Reproduce the items below word for word, starting at the line that contains "A reading such as 2,48" and ending at the line that contains "It reads 4,22,06", with both of those lines included. Omit the pictures from your copy.

:: Data supplied

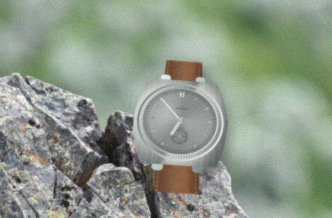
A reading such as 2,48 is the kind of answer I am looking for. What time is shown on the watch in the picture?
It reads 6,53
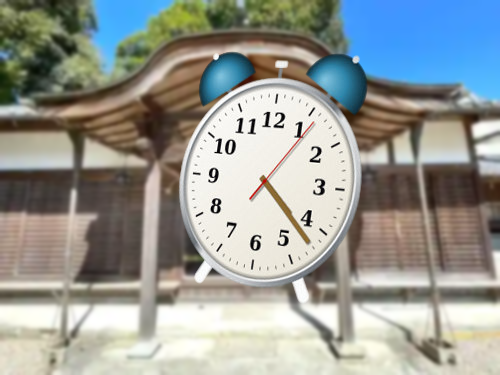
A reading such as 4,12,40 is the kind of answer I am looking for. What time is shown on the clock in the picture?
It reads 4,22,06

::::
:: Data supplied

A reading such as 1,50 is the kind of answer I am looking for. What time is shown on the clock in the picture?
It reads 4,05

::::

- Written response
A reading such as 2,48 is the kind of answer I am looking for. What time is shown on the watch in the picture?
It reads 6,53
A reading such as 4,12,40 is the kind of answer I am looking for. What time is shown on the clock in the picture?
It reads 4,22,06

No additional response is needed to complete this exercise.